There are not many ways of extending the available memory on a computer. The easiest solution is to buy more RAM chips and install them on the motherboard, but this is expensive, requires manual intervention, and might not even solve the problem when input data sizes are overwhelming (larger than the largest amount of RAM one can possibly install on the motherboard).
Another solution on systems supporting swap filesystems (i.e. practically all modern operating systems) is too create swap space on the local disks. This must unfortunately be done by the superuser and requires some technical knowledge of the OS. This also has the limitation that the input data might still be larger than the largest amount of swap one can define on the machine.
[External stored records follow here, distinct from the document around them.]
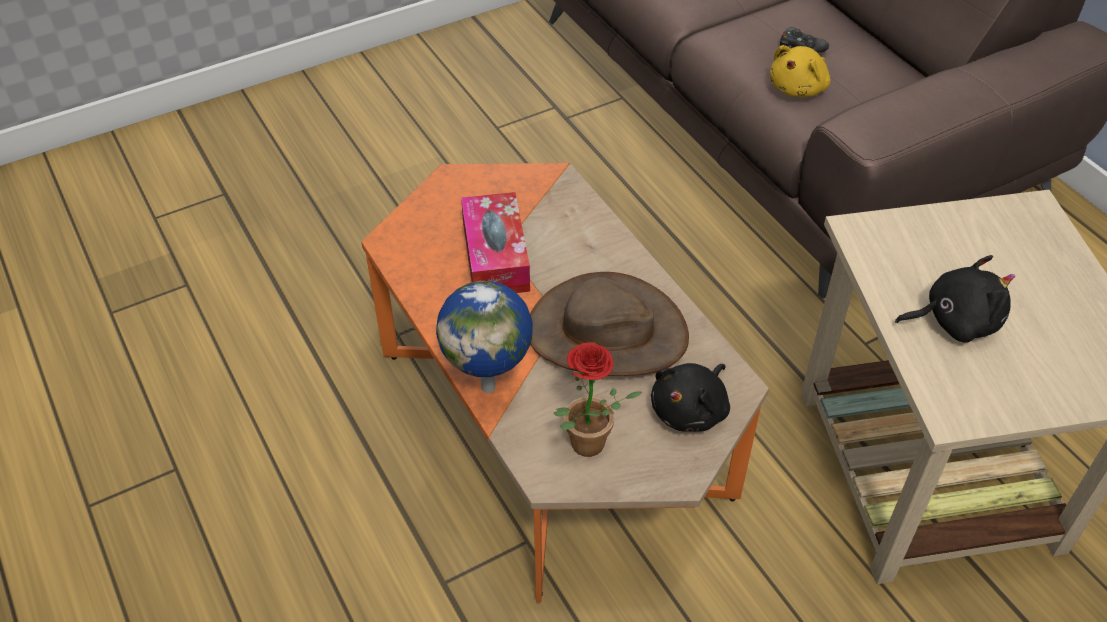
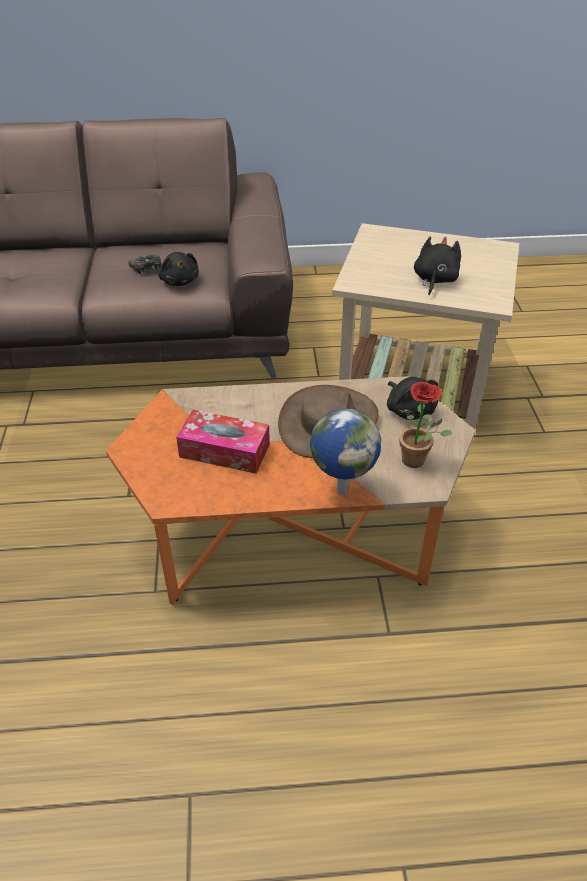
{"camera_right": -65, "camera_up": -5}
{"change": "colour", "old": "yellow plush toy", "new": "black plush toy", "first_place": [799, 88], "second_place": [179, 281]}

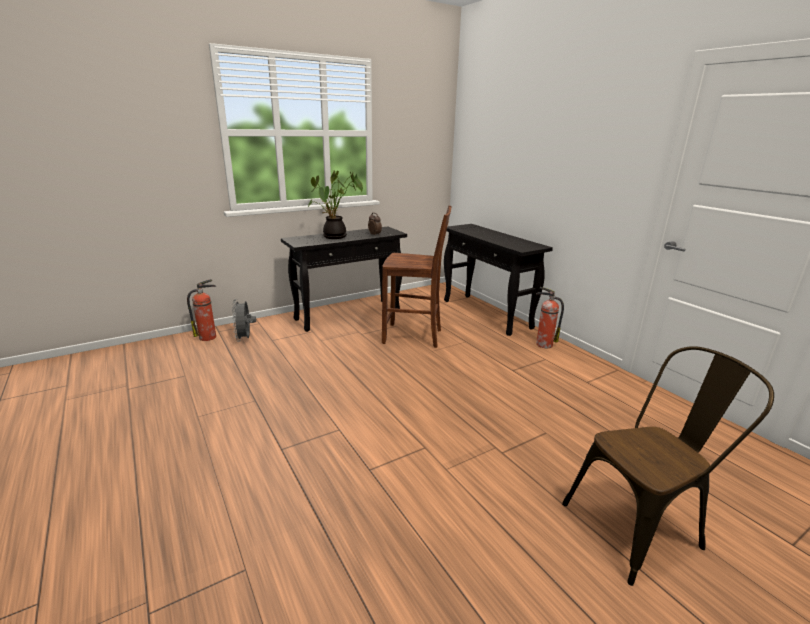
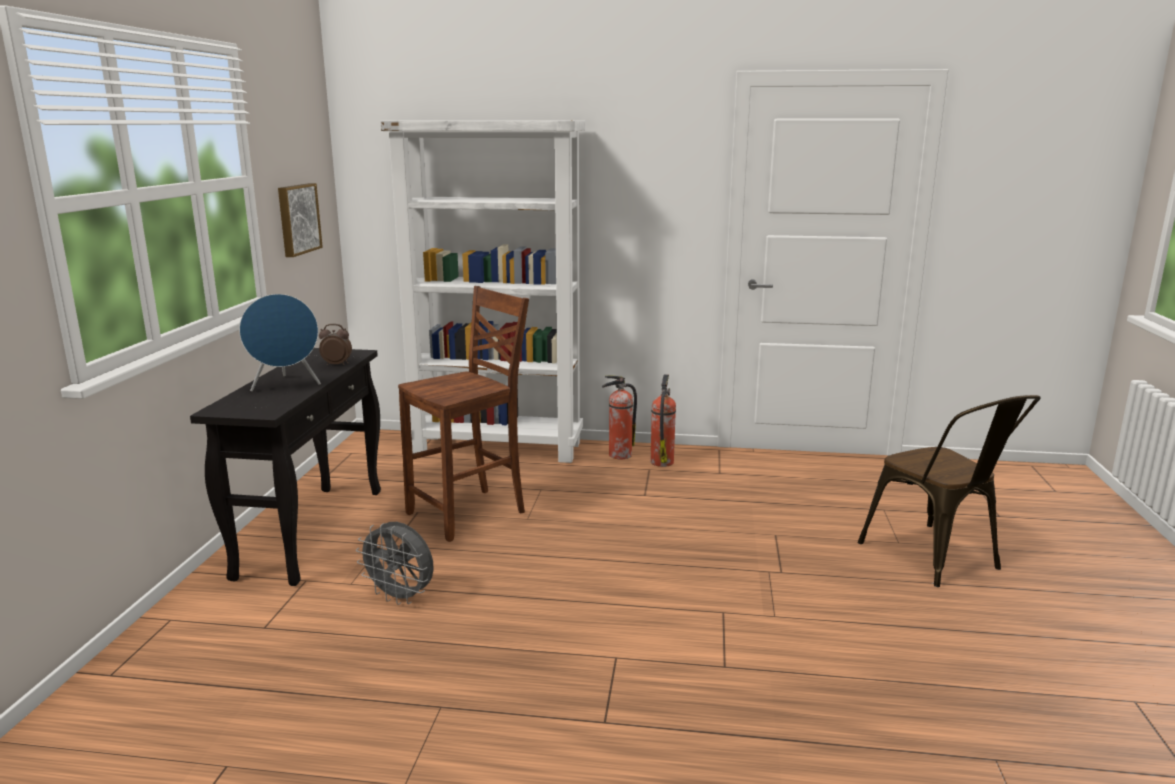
{"camera_right": -50, "camera_up": -5}
{"change": "appeared", "new": "picture", "second_place": [297, 219]}
{"change": "relocated", "old": "fire extinguisher", "first_place": [208, 337], "second_place": [662, 461]}
{"change": "relocated", "old": "grey fan", "first_place": [245, 339], "second_place": [401, 597]}
{"change": "exchanged", "old": "potted plant", "new": "blue speaker", "first_place": [335, 237], "second_place": [286, 386]}
{"change": "exchanged", "old": "black console table", "new": "white bookcase", "first_place": [487, 314], "second_place": [498, 448]}
{"change": "spun", "old": "brown chair", "first_place": [641, 525], "second_place": [937, 559], "degrees": 135}

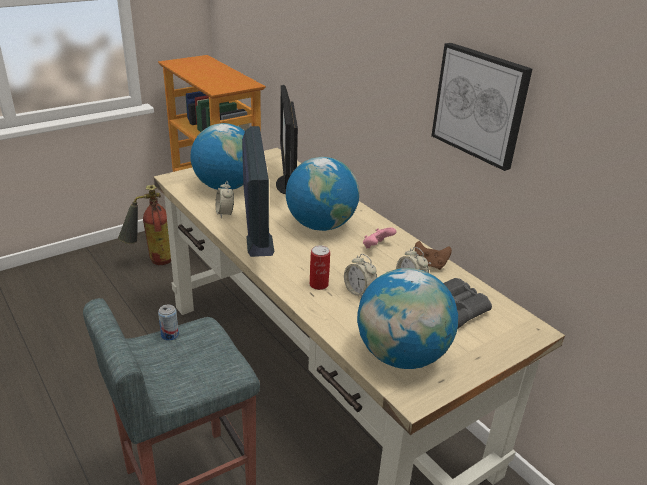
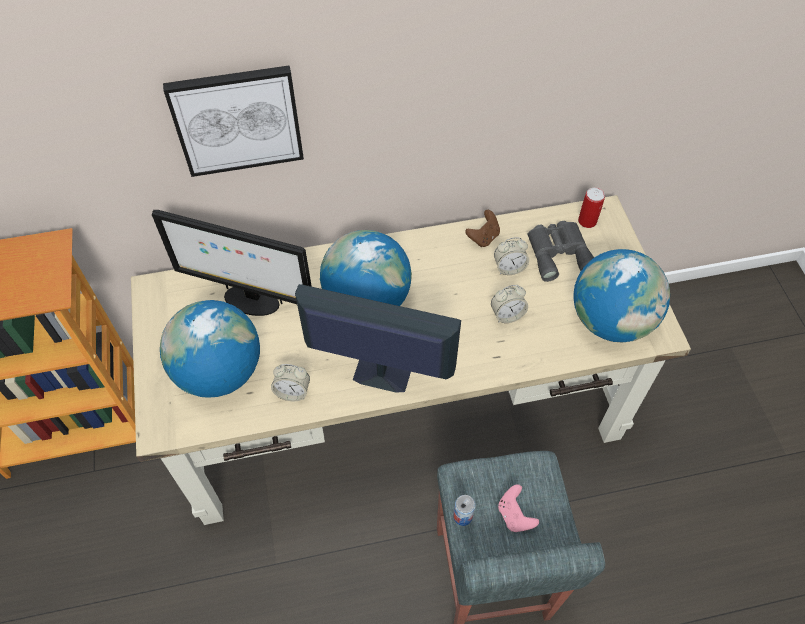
{"camera_right": -65, "camera_up": 25}
{"change": "missing", "old": "fire extinguisher", "first_place": [152, 261]}
{"change": "relocated", "old": "can", "first_place": [318, 284], "second_place": [587, 221]}
{"change": "relocated", "old": "pink game controller", "first_place": [376, 247], "second_place": [514, 515]}
{"change": "relocated", "old": "picture", "first_place": [480, 104], "second_place": [237, 120]}

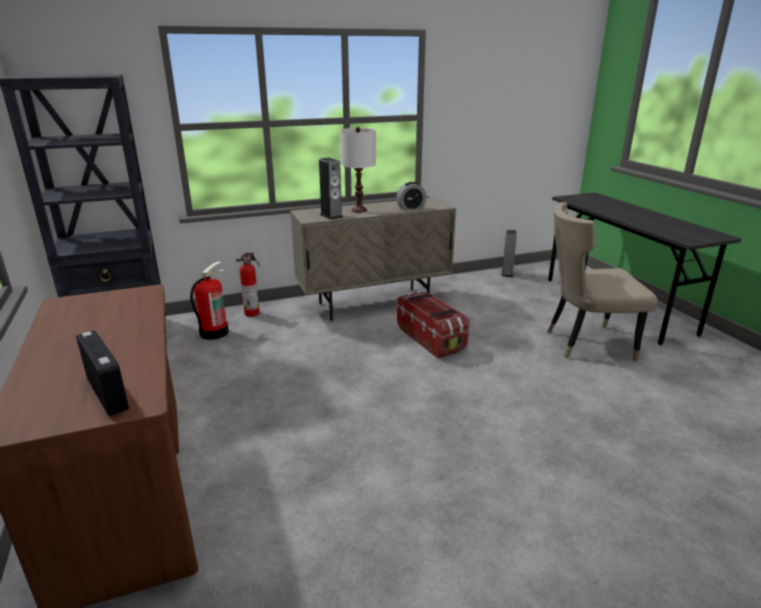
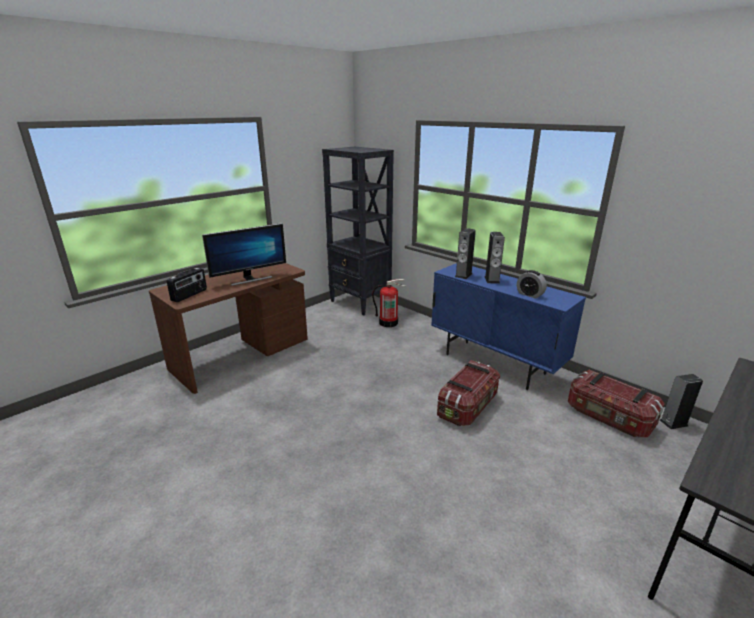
{"camera_right": 65, "camera_up": 0}
{"change": "missing", "old": "fire extinguisher", "first_place": [253, 313]}
{"change": "missing", "old": "beige chair", "first_place": [585, 343]}
{"change": "appeared", "new": "monitor", "second_place": [250, 279]}
{"change": "appeared", "new": "storage box", "second_place": [609, 417]}
{"change": "exchanged", "old": "white table lamp", "new": "speaker", "first_place": [359, 210], "second_place": [492, 280]}
{"change": "colour", "old": "beige cabinet", "new": "blue cabinet", "first_place": [374, 304], "second_place": [494, 364]}

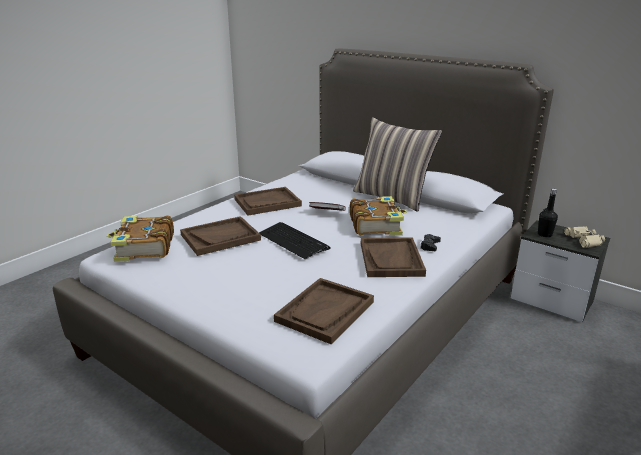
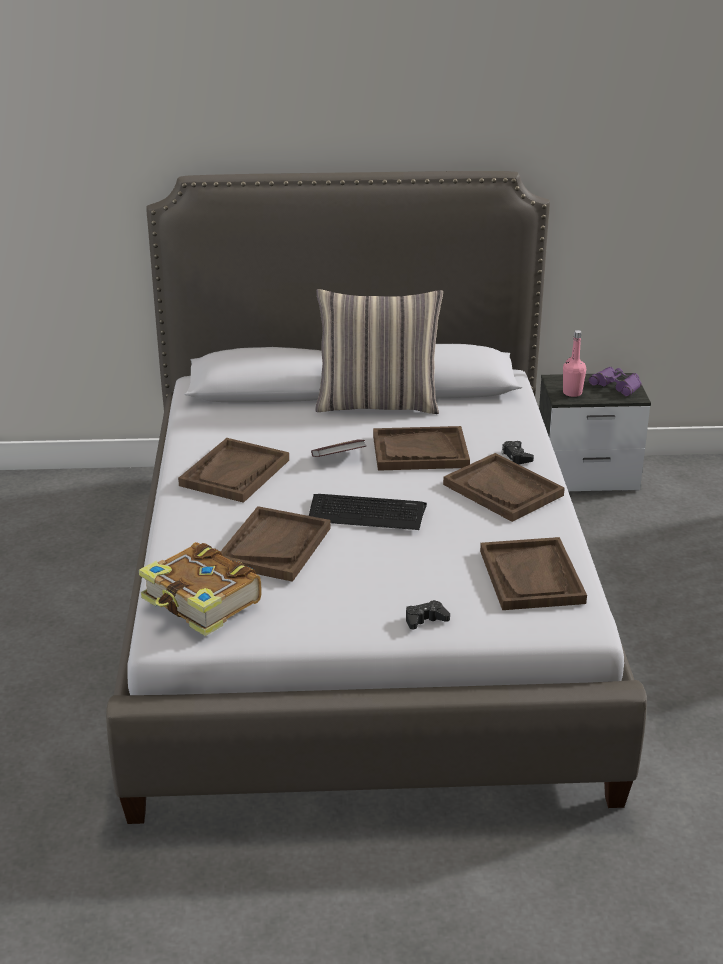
{"camera_right": -40, "camera_up": 5}
{"change": "appeared", "new": "black game controller", "second_place": [425, 620]}
{"change": "exchanged", "old": "book", "new": "brown tray", "first_place": [376, 224], "second_place": [420, 451]}
{"change": "colour", "old": "black bottle", "new": "pink bottle", "first_place": [544, 234], "second_place": [572, 393]}
{"change": "colour", "old": "beige binoculars", "new": "purple binoculars", "first_place": [584, 240], "second_place": [616, 386]}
This is an alternative solution for building dedicated number-crunching machines cheaply. For an equivalent price, a hard disk has always provided an order of magnitude more storage space than RAM chips. But in the general case of a user wanting to run one data processing program on systems that cannot be customized for this use, this solution is not applicable.
A third solution is to make use of memory-mapped files. This is supported on all POSIX compliant operating systems that have the mmap() system call (i.e. all modern Unix flavours). The idea is that mmap allows a mapping between a memory pointer and a file on disk. All modifications brought to the pointer are reflected into the file. Since the memory zone is located in a file, it is in effect acting as extra swap buffer added to the system on the fly. The main difference is that mapped files are not swap space thus less efficient, but need no superuser privilege to be created and used.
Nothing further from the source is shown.